§ RECORDED INFORMATION
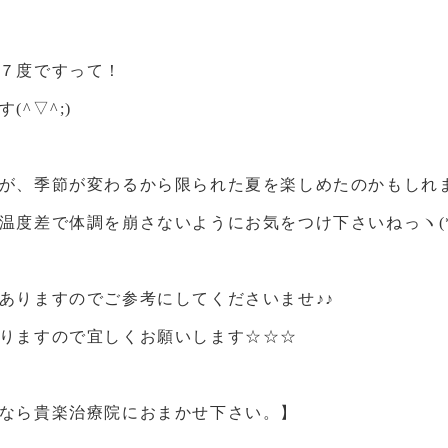
７度ですって！
^▽^;)
が、季節が変わるから限られた夏を楽しめたのかもしれ
度差で体調を崩さないようにお気をつけ下さいねっヽ(*^
ありますのでご参考にしてくださいませ♪♪
りますので宜しくお願いします☆☆☆
なら貴楽治療院におまかせ下さい。】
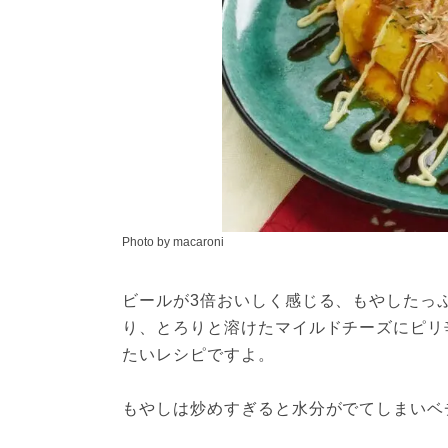
Photo by macaroni
ビールが3倍おいしく感じる、もやしたっ
り、とろりと溶けたマイルドチーズにピリ
たいレシピですよ。

もやしは炒めすぎると水分がでてしまいベ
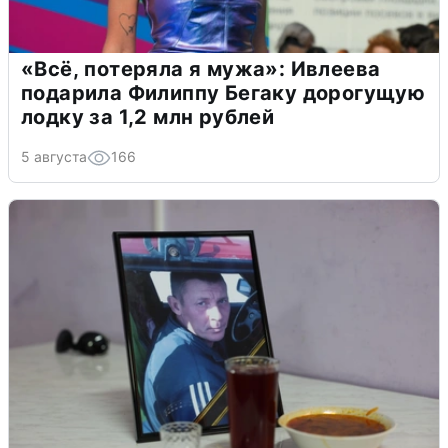
«Всё, потеряла я мужа»: Ивлеева
подарила Филиппу Бегаку дорогущую
лодку за 1,2 млн рублей
5 августа
166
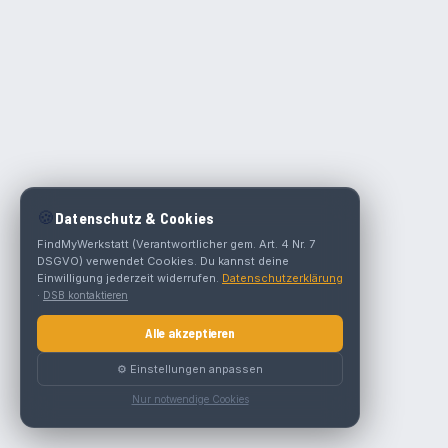
🍪
Datenschutz & Cookies
FindMyWerkstatt (Verantwortlicher gem. Art. 4 Nr. 7
DSGVO) verwendet Cookies. Du kannst deine
Einwilligung jederzeit widerrufen.
Datenschutzerklärung
·
DSB kontaktieren
Alle akzeptieren
⚙️ Einstellungen anpassen
Nur notwendige Cookies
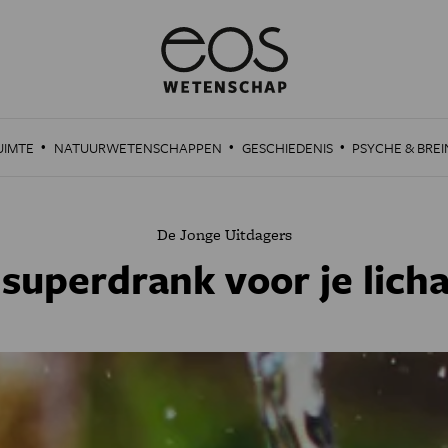
·
·
·
UIMTE
NATUURWETENSCHAPPEN
GESCHIEDENIS
PSYCHE & BREI
De Jonge Uitdagers
superdrank voor je lic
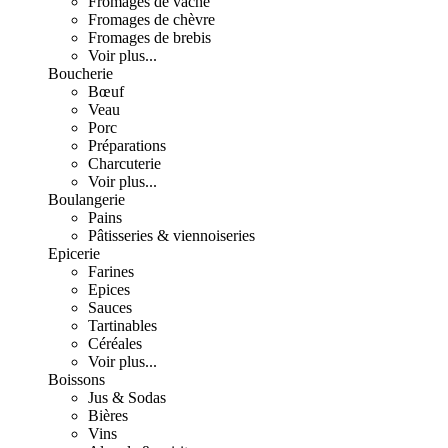
Fromages de vache
Fromages de chèvre
Fromages de brebis
Voir plus...
Boucherie
Bœuf
Veau
Porc
Préparations
Charcuterie
Voir plus...
Boulangerie
Pains
Pâtisseries & viennoiseries
Epicerie
Farines
Epices
Sauces
Tartinables
Céréales
Voir plus...
Boissons
Jus & Sodas
Bières
Vins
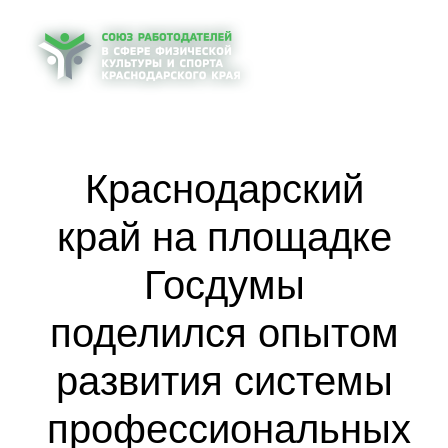
Краснодарский
край на площадке
Госдумы
поделился опытом
развития системы
профессиональных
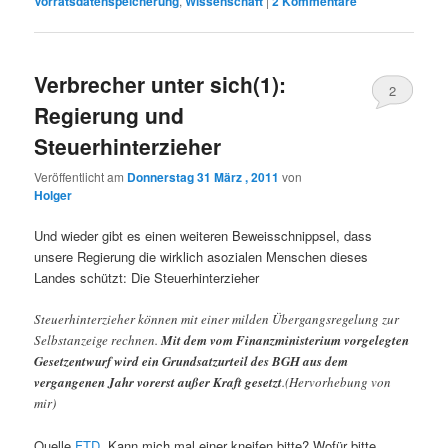
Vorratsdatenspeicherung
,
Wissenschaft
|
2
Kommentare
Verbrecher unter sich(1):
2
Regierung und
Steuerhinterzieher
Veröffentlicht am
Donnerstag 31 März , 2011
von
Holger
Und wieder gibt es einen weiteren Beweisschnippsel, dass
unsere Regierung die wirklich asozialen Menschen dieses
Landes schützt: Die Steuerhinterzieher
Steuerhinterzieher können mit einer milden Übergangsregelung zur
Selbstanzeige rechnen.
Mit dem vom Finanzministerium vorgelegten
Gesetzentwurf wird ein Grundsatzurteil des BGH aus dem
vergangenen Jahr vorerst außer Kraft gesetzt
.(Hervorhebung von
mir)
Quelle
FTD
. Kann mich mal einer kneifen bitte? Wofür bitte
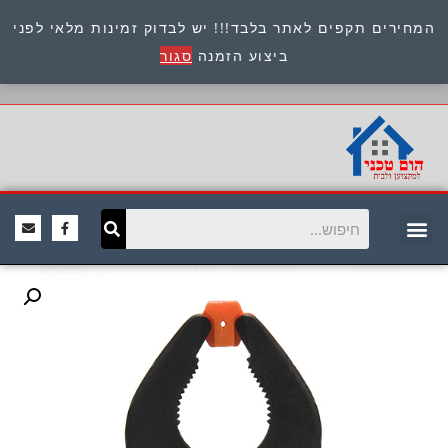
המחירים תקפים לאתר בלבד!!! יש לבדוק זמינות מלאי לפני
כתובת : היוזמים 9 אור יהודה שירות לקוחות 054-
ביצוע הזמנה
סגור
8945722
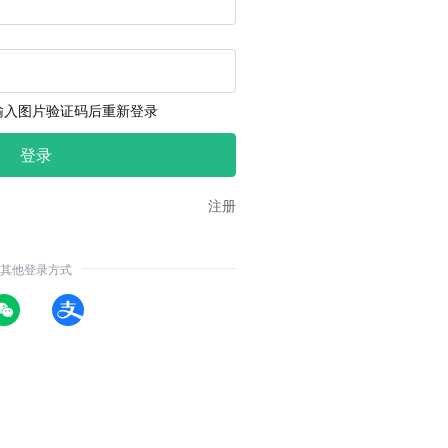
输入图片验证码后重新登录
注册
其他登录方式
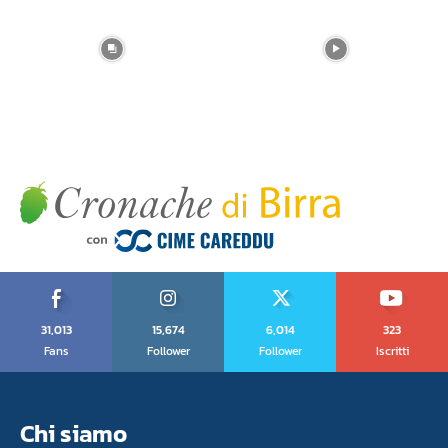
31,013
15,674
6,014
323
Fans
Follower
Follower
Iscritti
Chi siamo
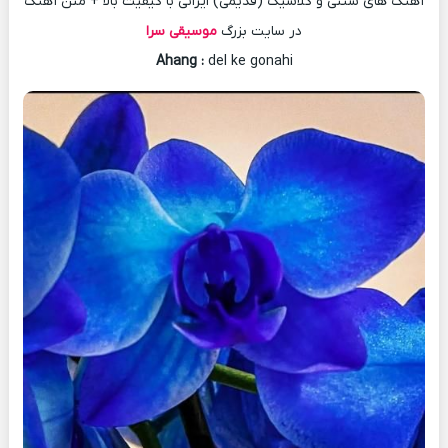
آهنگ های سنتی و کلاسیک (قدیمی) ایرانی با کیفیت بالا + متن آهنگ
در سایت بزرگ
موسیقی سرا
Ahang
:
del ke gonahi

§ PROBLEM TO WORK ON
Transcribe all the records above word for word, without their images.

§ YOUR SOLUTION
７度ですって！
^▽^;)
が、季節が変わるから限られた夏を楽しめたのかもしれ
度差で体調を崩さないようにお気をつけ下さいねっヽ(*^
ありますのでご参考にしてくださいませ♪♪
りますので宜しくお願いします☆☆☆
なら貴楽治療院におまかせ下さい。】
Photo by macaroni
ビールが3倍おいしく感じる、もやしたっ
り、とろりと溶けたマイルドチーズにピリ
たいレシピですよ。

もやしは炒めすぎると水分がでてしまいベ
«Всё, потеряла я мужа»: Ивлеева
подарила Филиппу Бегаку дорогущую
лодку за 1,2 млн рублей
5 августа
166
🍪
Datenschutz & Cookies
FindMyWerkstatt (Verantwortlicher gem. Art. 4 Nr. 7
DSGVO) verwendet Cookies. Du kannst deine
Einwilligung jederzeit widerrufen.
Datenschutzerklärung
·
DSB kontaktieren
Alle akzeptieren
⚙️ Einstellungen anpassen
Nur notwendige Cookies
·
·
·
UIMTE
NATUURWETENSCHAPPEN
GESCHIEDENIS
PSYCHE & BREI
De Jonge Uitdagers
superdrank voor je lic
Fromages de vache
Fromages de chèvre
Fromages de brebis
Voir plus...
Boucherie
Bœuf
Veau
Porc
Préparations
Charcuterie
Voir plus...
Boulangerie
Pains
Pâtisseries & viennoiseries
Epicerie
Farines
Epices
Sauces
Tartinables
Céréales
Voir plus...
Boissons
Jus & Sodas
Bières
Vins
Краснодарский
край на площадке
Госдумы
поделился опытом
развития системы
профессиональных
Vorratsdatenspeicherung
,
Wissenschaft
|
2
Kommentare
Verbrecher unter sich(1):
2
Regierung und
Steuerhinterzieher
Veröffentlicht am
Donnerstag 31 März , 2011
von
Holger
Und wieder gibt es einen weiteren Beweisschnippsel, dass
unsere Regierung die wirklich asozialen Menschen dieses
Landes schützt: Die Steuerhinterzieher
Steuerhinterzieher können mit einer milden Übergangsregelung zur
Selbstanzeige rechnen.
Mit dem vom Finanzministerium vorgelegten
Gesetzentwurf wird ein Grundsatzurteil des BGH aus dem
vergangenen Jahr vorerst außer Kraft gesetzt
.(Hervorhebung von
mir)
Quelle
FTD
. Kann mich mal einer kneifen bitte? Wofür bitte
המחירים תקפים לאתר בלבד!!! יש לבדוק זמינות מלאי לפני
כתובת : היוזמים 9 אור יהודה שירות לקוחות 054-
ביצוע הזמנה
סגור
8945722
输入图片验证码后重新登录
注册
其他登录方式
31,013
15,674
6,014
323
Fans
Follower
Follower
Iscritti
Chi siamo
آهنگ های سنتی و کلاسیک (قدیمی) ایرانی با کیفیت بالا + متن آهنگ
در سایت بزرگ
موسیقی سرا
Ahang
:
del ke gonahi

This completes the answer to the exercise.